Abstract

The role of the cGMP-dependent protein kinase (cGK) and one of its major substrates, the vasodilator-stimulated phosphoprotein (VASP), in the regulation of a receptor-evoked calcium response was investigated. The human type I beta cGK was stably transfected in human embryonic kidney 293 cells and Swiss mouse 3T6 fibroblasts, which contained significant or no detectable levels of the focal adhesion protein VASP, respectively. Western blot analysis and protein kinase activity measurements demonstrated an 8-fold overexpression of cGK-I beta in 293 cells (7-fold in 3T6 cells), representing an intracellular cGK concentration of 0.33 microM. In experiments with intact 293 cells expressing cGK-I beta, beta-phenyl-1,N2-etheno-cGMP and 8-(p-chlorophenylthio)-cGMP were capable of converting up to 30-40% of the 46-kDa VASP to its 50-kDa phospho- form, equivalent to results observed with cGMP analogs that cause a marked inhibition of the stimulated Ca2+ transient in intact human platelets. In contrast to platelets, preincubation of fura-2-loaded 293 and 3T6 cells with 8-(p-chlorophenylthio)-cGMP did not significantly inhibit thrombin-evoked calcium transients, although sufficient cGK-mediated VASP phosphorylation was clearly detectable under these conditions in cGK-I beta-expressing 293 cells.

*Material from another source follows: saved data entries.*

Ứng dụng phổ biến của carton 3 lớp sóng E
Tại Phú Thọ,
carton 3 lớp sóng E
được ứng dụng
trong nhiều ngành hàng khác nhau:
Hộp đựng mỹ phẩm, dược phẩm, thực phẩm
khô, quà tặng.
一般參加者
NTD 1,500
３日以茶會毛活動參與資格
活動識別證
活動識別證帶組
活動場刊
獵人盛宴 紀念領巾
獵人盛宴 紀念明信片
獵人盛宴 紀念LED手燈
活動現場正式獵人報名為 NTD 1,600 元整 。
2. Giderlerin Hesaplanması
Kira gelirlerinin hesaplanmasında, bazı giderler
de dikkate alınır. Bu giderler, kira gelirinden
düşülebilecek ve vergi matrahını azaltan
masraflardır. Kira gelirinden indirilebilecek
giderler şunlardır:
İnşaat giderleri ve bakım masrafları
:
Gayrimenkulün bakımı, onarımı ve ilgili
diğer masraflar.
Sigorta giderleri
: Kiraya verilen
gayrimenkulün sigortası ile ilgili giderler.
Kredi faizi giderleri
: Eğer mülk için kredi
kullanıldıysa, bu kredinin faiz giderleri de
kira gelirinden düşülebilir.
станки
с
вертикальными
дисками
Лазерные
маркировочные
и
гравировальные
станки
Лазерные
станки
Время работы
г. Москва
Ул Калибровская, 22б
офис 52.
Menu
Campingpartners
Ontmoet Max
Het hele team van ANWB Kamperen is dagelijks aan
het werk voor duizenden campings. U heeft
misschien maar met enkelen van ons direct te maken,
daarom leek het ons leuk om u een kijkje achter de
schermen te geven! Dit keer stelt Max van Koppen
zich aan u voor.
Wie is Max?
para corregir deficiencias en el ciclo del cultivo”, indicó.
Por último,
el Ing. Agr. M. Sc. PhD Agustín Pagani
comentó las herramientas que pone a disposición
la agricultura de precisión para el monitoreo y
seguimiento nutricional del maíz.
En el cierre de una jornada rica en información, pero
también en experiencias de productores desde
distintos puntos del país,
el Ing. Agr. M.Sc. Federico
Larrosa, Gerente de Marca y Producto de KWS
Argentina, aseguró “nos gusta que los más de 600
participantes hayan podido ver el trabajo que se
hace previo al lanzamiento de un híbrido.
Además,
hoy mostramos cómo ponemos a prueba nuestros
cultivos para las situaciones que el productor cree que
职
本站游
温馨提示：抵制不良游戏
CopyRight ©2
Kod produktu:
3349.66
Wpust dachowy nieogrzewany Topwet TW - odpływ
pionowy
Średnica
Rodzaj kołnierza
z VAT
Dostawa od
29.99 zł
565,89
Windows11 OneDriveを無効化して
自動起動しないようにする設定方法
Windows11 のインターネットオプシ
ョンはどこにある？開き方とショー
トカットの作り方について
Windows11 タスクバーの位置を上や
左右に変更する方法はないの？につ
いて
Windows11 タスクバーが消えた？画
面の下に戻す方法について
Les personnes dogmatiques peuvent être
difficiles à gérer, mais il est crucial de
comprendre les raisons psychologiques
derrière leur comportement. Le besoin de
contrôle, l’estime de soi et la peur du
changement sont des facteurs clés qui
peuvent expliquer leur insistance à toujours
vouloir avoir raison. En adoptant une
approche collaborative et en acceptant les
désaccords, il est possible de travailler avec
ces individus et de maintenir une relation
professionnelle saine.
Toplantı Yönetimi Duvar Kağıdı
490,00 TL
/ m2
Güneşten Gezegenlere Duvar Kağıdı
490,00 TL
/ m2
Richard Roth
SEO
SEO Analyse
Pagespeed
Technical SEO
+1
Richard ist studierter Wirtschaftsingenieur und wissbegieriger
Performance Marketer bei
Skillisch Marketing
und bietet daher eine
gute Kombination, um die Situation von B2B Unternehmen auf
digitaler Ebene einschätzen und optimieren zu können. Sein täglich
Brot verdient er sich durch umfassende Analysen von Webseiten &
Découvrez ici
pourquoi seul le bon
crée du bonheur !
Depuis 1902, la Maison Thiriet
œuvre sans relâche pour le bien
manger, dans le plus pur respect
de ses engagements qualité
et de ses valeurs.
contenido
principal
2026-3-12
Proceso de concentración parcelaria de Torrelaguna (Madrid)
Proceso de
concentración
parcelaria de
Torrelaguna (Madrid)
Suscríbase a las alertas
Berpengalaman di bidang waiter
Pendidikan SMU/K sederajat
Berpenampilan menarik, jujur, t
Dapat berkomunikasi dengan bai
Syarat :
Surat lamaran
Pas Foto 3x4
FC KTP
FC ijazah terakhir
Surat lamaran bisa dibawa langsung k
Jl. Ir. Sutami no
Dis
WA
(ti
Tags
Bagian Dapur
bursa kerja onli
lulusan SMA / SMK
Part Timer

These results demonstrate that cGK inhibition of agonist-evoked calcium mobilization is not a mechanism common to all cell types and that VASP phosphorylation may not be an essential or sufficient component of the cGK effect on calcium levels. In contrast, the observed VASP phosphorylation mediated by recombinant human cGK-I beta in intact 293 cells does support the hypothesis that focal adhesions and their associated proteins are important cellular sites of cGK action.